__Required work__. Return all of the entries exactly as written.

__Data excerpts__.
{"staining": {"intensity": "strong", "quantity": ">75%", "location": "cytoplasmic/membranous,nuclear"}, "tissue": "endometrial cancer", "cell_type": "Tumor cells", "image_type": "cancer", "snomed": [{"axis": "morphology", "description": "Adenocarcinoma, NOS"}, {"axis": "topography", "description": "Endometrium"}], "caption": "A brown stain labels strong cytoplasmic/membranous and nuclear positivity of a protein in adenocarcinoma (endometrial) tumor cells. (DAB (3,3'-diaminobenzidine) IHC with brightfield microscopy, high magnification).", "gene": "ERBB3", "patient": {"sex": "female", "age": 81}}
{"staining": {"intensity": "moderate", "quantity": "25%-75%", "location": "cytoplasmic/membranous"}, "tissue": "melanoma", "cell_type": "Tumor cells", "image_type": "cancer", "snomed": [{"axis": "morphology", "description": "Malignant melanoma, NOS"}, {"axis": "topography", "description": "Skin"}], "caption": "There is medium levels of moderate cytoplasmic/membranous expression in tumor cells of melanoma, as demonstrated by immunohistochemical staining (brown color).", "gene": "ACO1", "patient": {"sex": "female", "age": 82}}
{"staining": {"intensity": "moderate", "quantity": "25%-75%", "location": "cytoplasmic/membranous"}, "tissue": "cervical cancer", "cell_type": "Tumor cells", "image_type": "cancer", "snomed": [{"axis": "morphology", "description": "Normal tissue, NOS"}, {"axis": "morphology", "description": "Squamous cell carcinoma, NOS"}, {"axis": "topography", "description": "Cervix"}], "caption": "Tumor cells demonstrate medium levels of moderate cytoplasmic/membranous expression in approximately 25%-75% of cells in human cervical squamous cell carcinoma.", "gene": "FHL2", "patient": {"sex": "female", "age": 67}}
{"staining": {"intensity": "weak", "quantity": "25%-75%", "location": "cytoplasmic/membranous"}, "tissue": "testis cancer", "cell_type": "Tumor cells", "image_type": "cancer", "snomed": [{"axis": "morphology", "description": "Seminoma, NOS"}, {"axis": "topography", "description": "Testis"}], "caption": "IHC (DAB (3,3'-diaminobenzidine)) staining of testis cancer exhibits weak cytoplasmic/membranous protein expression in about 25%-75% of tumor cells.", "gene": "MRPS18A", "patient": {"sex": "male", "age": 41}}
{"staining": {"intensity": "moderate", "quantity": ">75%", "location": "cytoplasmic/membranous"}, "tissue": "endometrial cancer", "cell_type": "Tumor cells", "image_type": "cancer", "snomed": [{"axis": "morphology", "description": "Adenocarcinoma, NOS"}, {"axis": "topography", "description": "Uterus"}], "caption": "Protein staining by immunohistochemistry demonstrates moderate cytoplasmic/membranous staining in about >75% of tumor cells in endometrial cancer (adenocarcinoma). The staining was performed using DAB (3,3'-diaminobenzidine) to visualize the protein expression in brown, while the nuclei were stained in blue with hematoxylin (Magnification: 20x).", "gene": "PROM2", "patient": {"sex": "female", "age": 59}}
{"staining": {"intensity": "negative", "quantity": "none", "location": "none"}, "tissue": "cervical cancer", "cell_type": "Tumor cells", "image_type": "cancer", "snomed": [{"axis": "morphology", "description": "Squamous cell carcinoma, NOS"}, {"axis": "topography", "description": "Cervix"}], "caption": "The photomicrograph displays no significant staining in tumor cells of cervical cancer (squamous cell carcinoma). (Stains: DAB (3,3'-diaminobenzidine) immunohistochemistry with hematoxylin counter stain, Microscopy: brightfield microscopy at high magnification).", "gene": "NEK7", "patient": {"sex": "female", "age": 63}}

__Answer for this exercise__.
{"staining": {"intensity": "strong", "quantity": ">75%", "location": "cytoplasmic/membranous,nuclear"}, "tissue": "endometrial cancer", "cell_type": "Tumor cells", "image_type": "cancer", "snomed": [{"axis": "morphology", "description": "Adenocarcinoma, NOS"}, {"axis": "topography", "description": "Endometrium"}], "caption": "A brown stain labels strong cytoplasmic/membranous and nuclear positivity of a protein in adenocarcinoma (endometrial) tumor cells. (DAB (3,3'-diaminobenzidine) IHC with brightfield microscopy, high magnification).", "gene": "ERBB3", "patient": {"sex": "female", "age": 81}}
{"staining": {"intensity": "moderate", "quantity": "25%-75%", "location": "cytoplasmic/membranous"}, "tissue": "melanoma", "cell_type": "Tumor cells", "image_type": "cancer", "snomed": [{"axis": "morphology", "description": "Malignant melanoma, NOS"}, {"axis": "topography", "description": "Skin"}], "caption": "There is medium levels of moderate cytoplasmic/membranous expression in tumor cells of melanoma, as demonstrated by immunohistochemical staining (brown color).", "gene": "ACO1", "patient": {"sex": "female", "age": 82}}
{"staining": {"intensity": "moderate", "quantity": "25%-75%", "location": "cytoplasmic/membranous"}, "tissue": "cervical cancer", "cell_type": "Tumor cells", "image_type": "cancer", "snomed": [{"axis": "morphology", "description": "Normal tissue, NOS"}, {"axis": "morphology", "description": "Squamous cell carcinoma, NOS"}, {"axis": "topography", "description": "Cervix"}], "caption": "Tumor cells demonstrate medium levels of moderate cytoplasmic/membranous expression in approximately 25%-75% of cells in human cervical squamous cell carcinoma.", "gene": "FHL2", "patient": {"sex": "female", "age": 67}}
{"staining": {"intensity": "weak", "quantity": "25%-75%", "location": "cytoplasmic/membranous"}, "tissue": "testis cancer", "cell_type": "Tumor cells", "image_type": "cancer", "snomed": [{"axis": "morphology", "description": "Seminoma, NOS"}, {"axis": "topography", "description": "Testis"}], "caption": "IHC (DAB (3,3'-diaminobenzidine)) staining of testis cancer exhibits weak cytoplasmic/membranous protein expression in about 25%-75% of tumor cells.", "gene": "MRPS18A", "patient": {"sex": "male", "age": 41}}
{"staining": {"intensity": "moderate", "quantity": ">75%", "location": "cytoplasmic/membranous"}, "tissue": "endometrial cancer", "cell_type": "Tumor cells", "image_type": "cancer", "snomed": [{"axis": "morphology", "description": "Adenocarcinoma, NOS"}, {"axis": "topography", "description": "Uterus"}], "caption": "Protein staining by immunohistochemistry demonstrates moderate cytoplasmic/membranous staining in about >75% of tumor cells in endometrial cancer (adenocarcinoma). The staining was performed using DAB (3,3'-diaminobenzidine) to visualize the protein expression in brown, while the nuclei were stained in blue with hematoxylin (Magnification: 20x).", "gene": "PROM2", "patient": {"sex": "female", "age": 59}}
{"staining": {"intensity": "negative", "quantity": "none", "location": "none"}, "tissue": "cervical cancer", "cell_type": "Tumor cells", "image_type": "cancer", "snomed": [{"axis": "morphology", "description": "Squamous cell carcinoma, NOS"}, {"axis": "topography", "description": "Cervix"}], "caption": "The photomicrograph displays no significant staining in tumor cells of cervical cancer (squamous cell carcinoma). (Stains: DAB (3,3'-diaminobenzidine) immunohistochemistry with hematoxylin counter stain, Microscopy: brightfield microscopy at high magnification).", "gene": "NEK7", "patient": {"sex": "female", "age": 63}}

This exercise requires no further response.